TASK INSTRUCTIONS: Reproduce the material word for word, starting at its first line and ending at the line that contains "text_box Strain [1197, 1153, 1466, 1227]", with both ends included.

# START OF LISTING

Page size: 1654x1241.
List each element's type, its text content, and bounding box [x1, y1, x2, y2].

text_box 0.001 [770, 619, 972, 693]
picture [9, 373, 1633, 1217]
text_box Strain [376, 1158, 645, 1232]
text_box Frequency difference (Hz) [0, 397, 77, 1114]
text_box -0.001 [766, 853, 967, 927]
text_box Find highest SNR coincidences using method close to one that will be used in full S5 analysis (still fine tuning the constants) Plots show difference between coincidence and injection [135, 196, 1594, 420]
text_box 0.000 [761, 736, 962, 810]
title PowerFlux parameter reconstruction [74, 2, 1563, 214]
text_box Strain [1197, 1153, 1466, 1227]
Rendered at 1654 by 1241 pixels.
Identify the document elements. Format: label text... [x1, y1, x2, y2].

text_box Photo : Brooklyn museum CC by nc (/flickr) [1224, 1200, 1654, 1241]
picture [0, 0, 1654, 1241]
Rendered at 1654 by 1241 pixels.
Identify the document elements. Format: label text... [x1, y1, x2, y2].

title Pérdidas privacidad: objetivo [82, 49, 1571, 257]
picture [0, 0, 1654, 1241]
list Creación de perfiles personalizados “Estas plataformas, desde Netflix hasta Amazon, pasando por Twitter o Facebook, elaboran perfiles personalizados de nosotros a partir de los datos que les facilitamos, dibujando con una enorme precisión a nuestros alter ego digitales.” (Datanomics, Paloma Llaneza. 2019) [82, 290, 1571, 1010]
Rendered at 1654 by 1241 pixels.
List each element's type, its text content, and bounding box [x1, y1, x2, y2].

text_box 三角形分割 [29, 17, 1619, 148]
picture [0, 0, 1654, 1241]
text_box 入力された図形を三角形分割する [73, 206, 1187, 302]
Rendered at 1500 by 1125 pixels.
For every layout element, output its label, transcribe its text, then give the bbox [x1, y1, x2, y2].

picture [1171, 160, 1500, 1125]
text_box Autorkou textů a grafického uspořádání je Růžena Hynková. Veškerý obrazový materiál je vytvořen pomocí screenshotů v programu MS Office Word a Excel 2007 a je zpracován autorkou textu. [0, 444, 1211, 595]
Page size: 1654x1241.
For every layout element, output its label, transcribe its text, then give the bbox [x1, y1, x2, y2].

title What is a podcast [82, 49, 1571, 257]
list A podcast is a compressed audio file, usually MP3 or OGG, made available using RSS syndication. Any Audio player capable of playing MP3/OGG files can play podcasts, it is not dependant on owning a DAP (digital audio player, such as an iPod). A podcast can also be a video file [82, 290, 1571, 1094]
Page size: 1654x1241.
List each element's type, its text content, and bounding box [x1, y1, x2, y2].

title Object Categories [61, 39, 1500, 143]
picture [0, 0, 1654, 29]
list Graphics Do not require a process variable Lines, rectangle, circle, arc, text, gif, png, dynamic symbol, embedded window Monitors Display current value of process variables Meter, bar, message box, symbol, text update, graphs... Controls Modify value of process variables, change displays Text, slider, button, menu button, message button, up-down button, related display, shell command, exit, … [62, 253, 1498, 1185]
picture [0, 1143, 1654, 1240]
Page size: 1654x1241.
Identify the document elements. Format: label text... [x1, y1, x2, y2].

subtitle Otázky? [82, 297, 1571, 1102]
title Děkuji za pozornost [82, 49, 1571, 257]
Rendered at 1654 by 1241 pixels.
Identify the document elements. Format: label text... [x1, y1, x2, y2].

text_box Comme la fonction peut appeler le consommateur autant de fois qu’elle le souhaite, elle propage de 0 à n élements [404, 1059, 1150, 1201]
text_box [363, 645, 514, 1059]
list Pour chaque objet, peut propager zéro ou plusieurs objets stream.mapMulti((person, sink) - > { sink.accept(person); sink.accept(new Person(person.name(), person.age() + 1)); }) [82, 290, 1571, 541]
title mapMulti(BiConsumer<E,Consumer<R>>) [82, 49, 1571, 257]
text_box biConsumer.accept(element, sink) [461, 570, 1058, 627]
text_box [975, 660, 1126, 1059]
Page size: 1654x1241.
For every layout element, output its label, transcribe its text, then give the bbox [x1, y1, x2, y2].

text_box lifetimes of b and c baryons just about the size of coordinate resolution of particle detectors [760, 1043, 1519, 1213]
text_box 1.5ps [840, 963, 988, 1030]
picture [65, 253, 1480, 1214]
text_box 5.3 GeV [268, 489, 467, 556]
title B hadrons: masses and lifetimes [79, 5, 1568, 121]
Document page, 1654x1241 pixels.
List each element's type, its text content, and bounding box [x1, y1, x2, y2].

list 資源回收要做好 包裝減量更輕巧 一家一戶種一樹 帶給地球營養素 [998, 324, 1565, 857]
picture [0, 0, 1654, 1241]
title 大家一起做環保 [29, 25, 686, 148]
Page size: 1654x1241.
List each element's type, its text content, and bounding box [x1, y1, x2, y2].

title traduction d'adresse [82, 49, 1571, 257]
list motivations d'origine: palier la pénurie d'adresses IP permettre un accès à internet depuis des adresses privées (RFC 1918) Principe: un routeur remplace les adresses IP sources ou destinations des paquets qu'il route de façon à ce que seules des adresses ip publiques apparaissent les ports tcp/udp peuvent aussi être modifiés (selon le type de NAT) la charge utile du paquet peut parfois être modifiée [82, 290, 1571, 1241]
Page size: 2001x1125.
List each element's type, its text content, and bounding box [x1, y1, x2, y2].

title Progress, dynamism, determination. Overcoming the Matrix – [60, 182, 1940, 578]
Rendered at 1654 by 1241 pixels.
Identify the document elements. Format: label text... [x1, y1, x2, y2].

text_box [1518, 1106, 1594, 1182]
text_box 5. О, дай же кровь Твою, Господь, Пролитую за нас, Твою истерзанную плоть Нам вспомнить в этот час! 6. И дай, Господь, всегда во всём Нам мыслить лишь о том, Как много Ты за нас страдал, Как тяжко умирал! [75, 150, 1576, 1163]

# END OF LISTING

RESULT FOR THIS TASK:
Page size: 1654x1241.
List each element's type, its text content, and bounding box [x1, y1, x2, y2].

text_box 0.001 [770, 619, 972, 693]
picture [9, 373, 1633, 1217]
text_box Strain [376, 1158, 645, 1232]
text_box Frequency difference (Hz) [0, 397, 77, 1114]
text_box -0.001 [766, 853, 967, 927]
text_box Find highest SNR coincidences using method close to one that will be used in full S5 analysis (still fine tuning the constants) Plots show difference between coincidence and injection [135, 196, 1594, 420]
text_box 0.000 [761, 736, 962, 810]
title PowerFlux parameter reconstruction [74, 2, 1563, 214]
text_box Strain [1197, 1153, 1466, 1227]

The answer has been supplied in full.